The issue is that the right-wing BJP government is directly fanning Hindu-Muslim sectarianism, and their support for this movie is but the latest manifestation of their politics. Which direction the BJP wants to steer India is for them to decide. Time will tell how long they continue to promote themselves as the “largest democracy” while increasingly becoming a Hindutva-driven state where authorities remain silent on calls for Muslim genocide. Eventually, something’s got to give. Maybe, India will declare itself as a Hindu Republic and all the BJP politics will come to fruition. And Pakistan cannot be opposed to that. After all, Pakistan itself is an Islamic Republic. Generally, minorities are pummelled in religious states. The condition of religious minorities in these two South Asian countries is for everyone to witness.
It is often found that people who have suffered tremendously at the hands of terrorists or organised armies don’t really dwell on vengeance
Returning to the plight of Kashmiri Muslims and Kashmiri Pandits, both of them are used as pawns by political parties to advance their respective agendas. This means just as the plight of Kashmiri Muslims is generally sidelined in BJP’s India, so too has Pakistan not informed its people of the plight of Kashmiri Pandits. What such a state – of touting one’s grievances and sidelining those of others – leads to is perpetual victimhood. Indeed, BJP’s India continues to nurture grievances from the age of empires when Persian, Afghan and Central Asian Muslims would invade and plunder India. Similarly, Pakistan continues to play victim despite initiating wars with a country seven times its size in 1948, 1965 and 1999, all for Kashmir.

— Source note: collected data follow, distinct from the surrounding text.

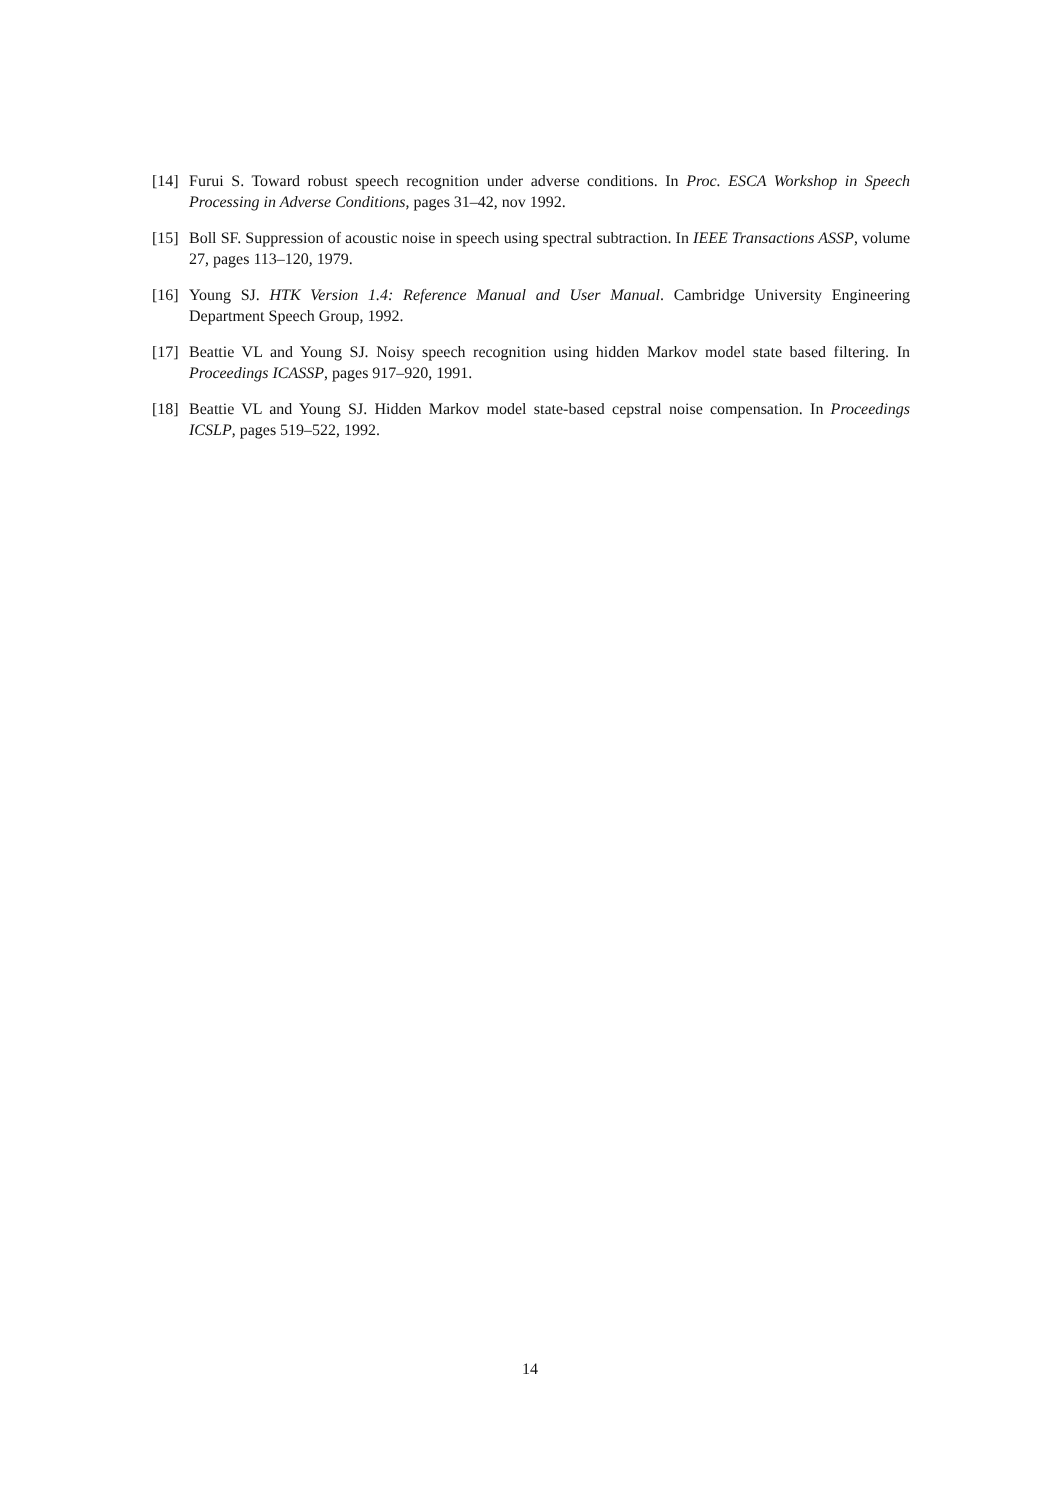[14] Furui S. Toward robust speech recognition under adverse conditions. In Proc. ESCA Workshop in Speech Processing in Adverse Conditions, pages 31–42, nov 1992.
[15] Boll SF. Suppression of acoustic noise in speech using spectral subtraction. In IEEE Transactions ASSP, volume 27, pages 113–120, 1979.
[16] Young SJ. HTK Version 1.4: Reference Manual and User Manual. Cambridge University Engineering Department Speech Group, 1992.
[17] Beattie VL and Young SJ. Noisy speech recognition using hidden Markov model state based filtering. In Proceedings ICASSP, pages 917–920, 1991.
[18] Beattie VL and Young SJ. Hidden Markov model state-based cepstral noise compensation. In Proceedings ICSLP, pages 519–522, 1992.
14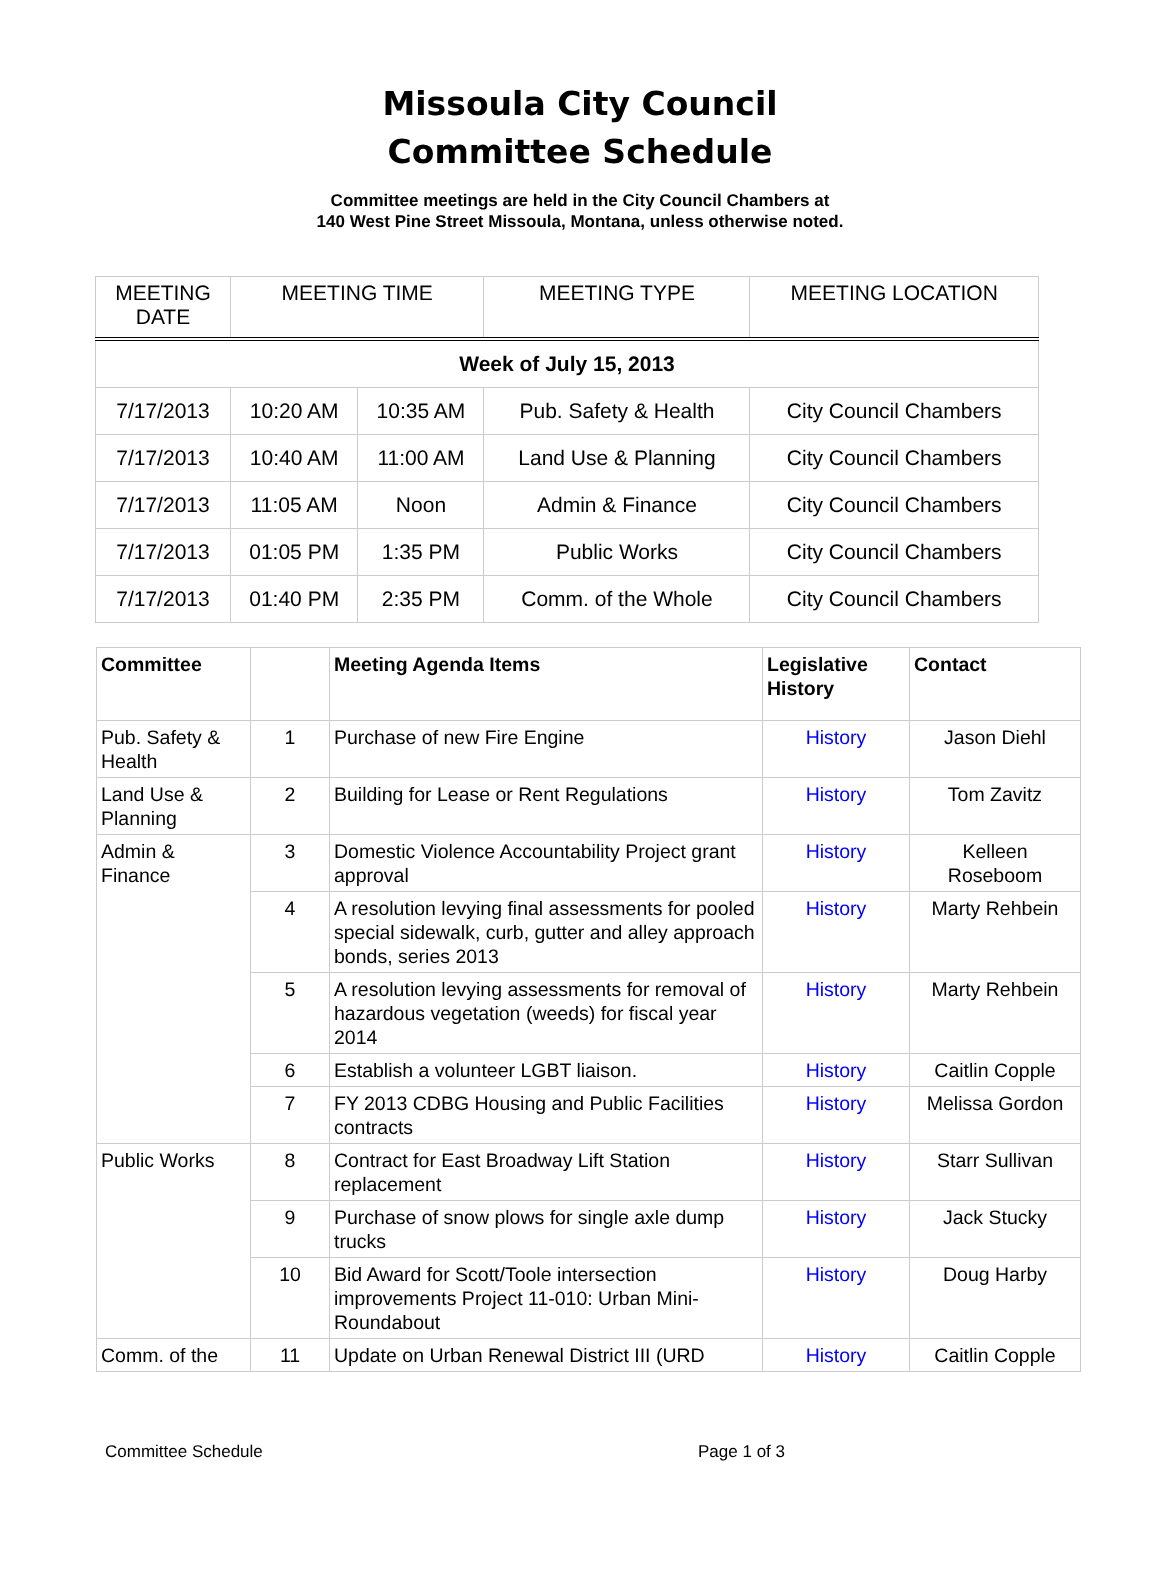Missoula City Council
Committee Schedule
Committee meetings are held in the City Council Chambers at
140 West Pine Street Missoula, Montana, unless otherwise noted.
| MEETING DATE | MEETING TIME | | MEETING TYPE | MEETING LOCATION |
| Week of July 15, 2013 | | | | |
| 7/17/2013 | 10:20 AM | 10:35 AM | Pub. Safety & Health | City Council Chambers |
| 7/17/2013 | 10:40 AM | 11:00 AM | Land Use & Planning | City Council Chambers |
| 7/17/2013 | 11:05 AM | Noon | Admin & Finance | City Council Chambers |
| 7/17/2013 | 01:05 PM | 1:35 PM | Public Works | City Council Chambers |
| 7/17/2013 | 01:40 PM | 2:35 PM | Comm. of the Whole | City Council Chambers |
| Committee | | Meeting Agenda Items | Legislative History | Contact |
| --- | --- | --- | --- | --- |
| Pub. Safety & Health | 1 | Purchase of new Fire Engine | History | Jason Diehl |
| Land Use & Planning | 2 | Building for Lease or Rent Regulations | History | Tom Zavitz |
| Admin & Finance | 3 | Domestic Violence Accountability Project grant approval | History | Kelleen Roseboom |
| | 4 | A resolution levying final assessments for pooled special sidewalk, curb, gutter and alley approach bonds, series 2013 | History | Marty Rehbein |
| | 5 | A resolution levying assessments for removal of hazardous vegetation (weeds) for fiscal year 2014 | History | Marty Rehbein |
| | 6 | Establish a volunteer LGBT liaison. | History | Caitlin Copple |
| | 7 | FY 2013 CDBG Housing and Public Facilities contracts | History | Melissa Gordon |
| Public Works | 8 | Contract for East Broadway Lift Station replacement | History | Starr Sullivan |
| | 9 | Purchase of snow plows for single axle dump trucks | History | Jack Stucky |
| | 10 | Bid Award for Scott/Toole intersection improvements Project 11-010: Urban Mini-Roundabout | History | Doug Harby |
| Comm. of the | 11 | Update on Urban Renewal District III (URD | History | Caitlin Copple |
Committee Schedule Page 1 of 3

I think the Syrian actor Ghassan Massoud, who played Saladin in the Kingdom of Heaven had an apt response to Orlando Bloom’s character Balian of Ibelin. When Balian states that he would burn Jerusalem with its Muslim and Christian holy places down, Saladin retorts, “I wonder if it would not be better if you did.” Indeed, just as Jerusalem has been the focal point for a lot of suffering in the Middle East, so too has Kashmir been in the Indian Subcontinent.

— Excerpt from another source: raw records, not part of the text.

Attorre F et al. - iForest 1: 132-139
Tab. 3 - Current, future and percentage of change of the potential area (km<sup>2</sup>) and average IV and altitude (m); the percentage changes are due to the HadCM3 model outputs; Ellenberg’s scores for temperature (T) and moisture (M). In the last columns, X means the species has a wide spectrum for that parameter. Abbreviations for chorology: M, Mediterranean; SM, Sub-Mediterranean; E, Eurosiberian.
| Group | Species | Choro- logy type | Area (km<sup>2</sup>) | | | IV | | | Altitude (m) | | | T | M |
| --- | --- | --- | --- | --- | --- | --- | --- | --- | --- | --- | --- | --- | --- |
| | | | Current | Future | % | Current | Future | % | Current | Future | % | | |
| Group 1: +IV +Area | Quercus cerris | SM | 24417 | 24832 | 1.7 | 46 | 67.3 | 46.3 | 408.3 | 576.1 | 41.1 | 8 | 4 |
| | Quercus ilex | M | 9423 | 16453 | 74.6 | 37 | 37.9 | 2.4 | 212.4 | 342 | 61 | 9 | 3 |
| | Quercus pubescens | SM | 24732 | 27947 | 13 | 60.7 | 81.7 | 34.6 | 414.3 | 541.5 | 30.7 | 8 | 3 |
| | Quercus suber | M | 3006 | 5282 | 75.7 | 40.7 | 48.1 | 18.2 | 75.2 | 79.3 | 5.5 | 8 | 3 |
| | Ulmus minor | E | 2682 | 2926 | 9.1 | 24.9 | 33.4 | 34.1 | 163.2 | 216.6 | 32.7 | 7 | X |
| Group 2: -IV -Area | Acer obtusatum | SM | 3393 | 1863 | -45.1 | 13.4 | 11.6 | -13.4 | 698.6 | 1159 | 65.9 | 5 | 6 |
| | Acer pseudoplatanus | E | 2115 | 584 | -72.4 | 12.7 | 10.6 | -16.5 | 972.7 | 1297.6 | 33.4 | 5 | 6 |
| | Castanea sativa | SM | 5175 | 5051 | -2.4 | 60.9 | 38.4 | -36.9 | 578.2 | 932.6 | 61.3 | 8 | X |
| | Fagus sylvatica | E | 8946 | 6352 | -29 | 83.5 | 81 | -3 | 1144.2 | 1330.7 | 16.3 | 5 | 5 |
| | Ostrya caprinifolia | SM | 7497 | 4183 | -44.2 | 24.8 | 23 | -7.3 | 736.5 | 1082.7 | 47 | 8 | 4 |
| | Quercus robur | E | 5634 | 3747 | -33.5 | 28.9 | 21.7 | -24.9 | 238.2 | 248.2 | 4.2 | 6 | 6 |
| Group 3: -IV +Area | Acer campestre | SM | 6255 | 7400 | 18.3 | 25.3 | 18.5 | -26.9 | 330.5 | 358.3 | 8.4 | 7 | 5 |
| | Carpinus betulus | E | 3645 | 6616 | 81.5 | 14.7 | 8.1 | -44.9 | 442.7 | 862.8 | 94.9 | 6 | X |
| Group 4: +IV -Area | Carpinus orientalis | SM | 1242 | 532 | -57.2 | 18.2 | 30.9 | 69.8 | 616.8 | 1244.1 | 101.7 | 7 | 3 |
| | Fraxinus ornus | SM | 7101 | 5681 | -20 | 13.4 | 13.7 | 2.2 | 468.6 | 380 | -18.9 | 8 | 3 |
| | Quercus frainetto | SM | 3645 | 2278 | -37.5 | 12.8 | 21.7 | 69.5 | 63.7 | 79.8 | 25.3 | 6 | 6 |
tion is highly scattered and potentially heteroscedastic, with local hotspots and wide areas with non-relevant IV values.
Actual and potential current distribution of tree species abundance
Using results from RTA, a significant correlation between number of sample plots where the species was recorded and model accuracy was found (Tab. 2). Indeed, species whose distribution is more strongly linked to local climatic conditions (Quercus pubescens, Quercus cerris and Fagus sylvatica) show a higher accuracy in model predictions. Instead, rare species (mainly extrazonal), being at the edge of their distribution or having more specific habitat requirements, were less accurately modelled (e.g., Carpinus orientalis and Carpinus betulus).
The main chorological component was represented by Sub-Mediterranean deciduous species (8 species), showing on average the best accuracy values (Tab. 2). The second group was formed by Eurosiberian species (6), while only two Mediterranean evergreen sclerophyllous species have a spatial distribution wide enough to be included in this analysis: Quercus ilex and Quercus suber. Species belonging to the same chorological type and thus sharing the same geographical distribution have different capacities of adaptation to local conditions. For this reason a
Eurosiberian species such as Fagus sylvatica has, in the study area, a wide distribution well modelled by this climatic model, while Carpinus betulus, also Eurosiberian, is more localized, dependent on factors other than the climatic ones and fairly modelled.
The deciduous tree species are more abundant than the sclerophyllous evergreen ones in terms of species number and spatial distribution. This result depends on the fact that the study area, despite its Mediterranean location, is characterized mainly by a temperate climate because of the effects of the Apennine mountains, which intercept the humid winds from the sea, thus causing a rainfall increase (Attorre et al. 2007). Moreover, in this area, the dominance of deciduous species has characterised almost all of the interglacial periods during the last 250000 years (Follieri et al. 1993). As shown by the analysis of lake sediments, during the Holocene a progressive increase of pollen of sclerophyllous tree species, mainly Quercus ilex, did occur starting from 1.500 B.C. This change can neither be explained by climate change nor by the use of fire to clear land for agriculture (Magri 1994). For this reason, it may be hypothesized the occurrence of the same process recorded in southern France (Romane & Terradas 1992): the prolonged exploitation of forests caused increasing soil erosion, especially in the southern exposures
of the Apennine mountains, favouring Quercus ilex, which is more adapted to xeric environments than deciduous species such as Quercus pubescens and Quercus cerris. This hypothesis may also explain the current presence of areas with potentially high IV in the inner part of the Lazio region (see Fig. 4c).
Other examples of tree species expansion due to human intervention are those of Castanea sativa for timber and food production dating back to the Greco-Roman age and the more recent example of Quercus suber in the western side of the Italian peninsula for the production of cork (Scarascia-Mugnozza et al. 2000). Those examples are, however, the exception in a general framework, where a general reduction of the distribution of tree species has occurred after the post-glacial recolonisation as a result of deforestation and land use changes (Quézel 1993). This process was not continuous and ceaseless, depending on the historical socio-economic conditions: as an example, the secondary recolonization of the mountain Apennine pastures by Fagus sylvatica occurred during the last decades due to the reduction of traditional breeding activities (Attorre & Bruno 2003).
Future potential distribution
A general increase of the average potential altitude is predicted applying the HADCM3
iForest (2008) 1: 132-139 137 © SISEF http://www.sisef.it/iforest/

However, it is often found that people who have suffered tremendously at the hands of terrorists or organised armies don’t really dwell on vengeance. Indeed, there are Palestinian and Israeli mothers who are drawn together in their common suffering despite those on the outside who egg on their youth to more mayhem and violence. Similarly, Nishita Trisal, a Kashmiri Pandit wrote eloquently:
“For decades, the loss and suffering of Kashmiri Pandits and Muslims has been treated as a zero-sum game. Now, more than ever, young Kashmiris need to chart a path toward reconciliation, solidarity and allyship with one another. We can begin by actively seeking out one another’s truths and stories; resisting statist manipulations of our suffering; reading deeply and widely into Kashmir’s complex history; calling out bigotry and hate in our families; denouncing Indian atrocities in Kashmir; and imagining a Kashmiri political community that accommodates and celebrates difference without simply being reduced to competing identity claims.”
This, I believe, is the path ahead.
India needs to transparently work on its systemic human rights violations, just as Pakistan needs to end its support for the many militant groups it has instigated. Whatever India decides is their concern. Pakistan needs to indulge less in the problems of the world including Palestine and Kashmir and focus more on its myriad internal issues including the abysmally poor education, healthcare, and the economy.
So, does Kashmir Files require a response? That question is best addressed by the ingenuity and humanity of Kashmiri Muslims and the Kashmiri Pandits. What those of us can do on the outside is to resist propaganda and stand by the oppressed irrespective of their religion.